Text section:
Without any question, expanding and upgrading U.S. military forces is seen by the authors of the NSS as one of the key tasks to ensure American security, alongside growing the domestic economy so as to support this burden.  However, the NSS makes an intelligent, almost impassioned argument in favor of “competitive diplomacy.”  And even the platitudes set down here have potential value if they will be implemented with any consistency:

 “Diplomacy sustains dialogue and fosters areas of cooperation with competitors. It reduces the risk of costly miscommunication.”

 Indeed, at a time when lines of communication with Russia built over decades have been severed unilaterally as “punishment” for its alleged transgressions, this is a powerful argument for a re-think in Congress and at Foggy Bottom.

Nonetheless, it bears mention that the NSS speaks of negotiations being carried on “from a position of strength.” That phrase also is a long-standing entry in the Kissingerian inventory of concepts.

 

How has the NSS been seen by commentators inside and outside the United States

 

Given the contradictory elements in this National Security Strategy, given the obvious contradictions between the many high-minded declarations of principle it contains and the actual words and deeds of the sitting President over the past year, it should come as no surprise that observers within and outside the United States have interpreted the document variously. I will comment on just three of them here.

 

The Wall Street Journal was cautiously sympathetic to the key role given to economic and trade policies in the new national security strategy. The paper gave a factual account of highlights in the document, starting with its focus on the challenges presented by China and Russia. It attributes oversight of the project to Trump’s national security adviser Lt. Gen. H.R. McMaster and one of his deputies, Nadia Schadlow, whose writings are reflective of the Washington Consensus thinking of the Department of Defense and private research institutions in which she served before joining the NSC.  Who may have actually written the NSS text is a matter about which they do not speculate.

 

The anti-Trump liberal journal of commentary The Atlantic takes a less generous direction in “Trump’s National Security Strategy is Decidely Non-Trumpian.”  They conclude that the plan “highlights the wide gulf between what the president says and what he does.”   However, that view comes from the attention they direct to the values passages in the NSS such as “The United States rejects bigotry, ignorance, and oppression…etc.”  They insist on Trump’s violation of the principles enshrined in the Bill of Rights, cited in the NSS, by his travel ban and “targeting of Muslim-majority countries.”  This is a fair line of attack, but one which has little relevance to the main contours of the security doctrine as I have delineated them.

 

The Washington Post calls attention to the hard line on China which, they say, is mentioned 23 times in the doctrine

 In Russia, the new NSS immediately became a lively subject for discussion on the political talk shows, where it was generally viewed with ironic bemusement.  For its part, the Russian Ministry of Foreign Affairs issued a negative commentary, noting that the document’s idea of negotiating “from a position of strength” is a policy line that is not conducive to “constructive partnership on an equal basis for the joint solution of existing problems, but to confrontation.” They go on to say that the United States is “trying to preserve the noticeably weakened American domination in the international arena at any price.”

Aim of the exercise: How would you put this sentence from the text on the National Security Strategy into Spanish: "In Russia, the new NSS immediately became a lively subject for discussion on the political talk shows, where it was generally viewed with ironic bemusement."

Material provided:
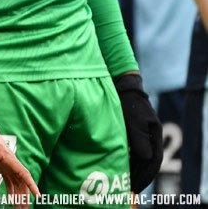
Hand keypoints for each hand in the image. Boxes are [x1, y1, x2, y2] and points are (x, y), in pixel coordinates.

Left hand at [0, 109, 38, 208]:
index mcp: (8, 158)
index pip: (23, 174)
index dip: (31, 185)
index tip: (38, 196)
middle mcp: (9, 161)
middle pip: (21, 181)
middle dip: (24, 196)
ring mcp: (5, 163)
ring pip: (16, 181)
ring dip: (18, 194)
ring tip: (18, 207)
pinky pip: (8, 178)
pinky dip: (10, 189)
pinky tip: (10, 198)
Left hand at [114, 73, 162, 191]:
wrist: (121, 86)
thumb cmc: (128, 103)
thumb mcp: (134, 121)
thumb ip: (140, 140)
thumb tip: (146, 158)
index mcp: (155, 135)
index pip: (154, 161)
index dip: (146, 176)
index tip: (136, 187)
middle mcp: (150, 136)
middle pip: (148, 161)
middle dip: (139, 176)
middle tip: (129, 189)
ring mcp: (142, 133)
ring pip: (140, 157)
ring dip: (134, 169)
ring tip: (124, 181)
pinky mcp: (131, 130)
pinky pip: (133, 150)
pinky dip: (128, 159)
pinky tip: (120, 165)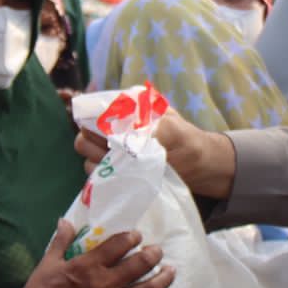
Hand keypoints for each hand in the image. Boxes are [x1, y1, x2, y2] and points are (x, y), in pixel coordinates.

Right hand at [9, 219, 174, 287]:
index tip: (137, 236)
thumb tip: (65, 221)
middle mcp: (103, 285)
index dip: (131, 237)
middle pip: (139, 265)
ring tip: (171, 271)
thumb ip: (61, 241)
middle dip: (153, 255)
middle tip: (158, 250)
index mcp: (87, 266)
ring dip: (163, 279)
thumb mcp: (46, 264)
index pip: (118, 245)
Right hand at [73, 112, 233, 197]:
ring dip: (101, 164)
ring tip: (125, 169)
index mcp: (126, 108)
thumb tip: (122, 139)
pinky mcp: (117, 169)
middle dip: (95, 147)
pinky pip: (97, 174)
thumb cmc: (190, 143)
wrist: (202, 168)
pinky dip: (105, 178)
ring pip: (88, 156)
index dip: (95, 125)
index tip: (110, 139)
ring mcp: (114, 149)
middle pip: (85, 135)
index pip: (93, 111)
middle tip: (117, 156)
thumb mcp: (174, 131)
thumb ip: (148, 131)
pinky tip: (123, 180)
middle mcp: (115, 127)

Answer to this problem: En Rusia, la nueva NSS se convirtió de inmediato en un animado tema de discusión en los programas de debate político, donde en general se la vio con un desconcierto irónico.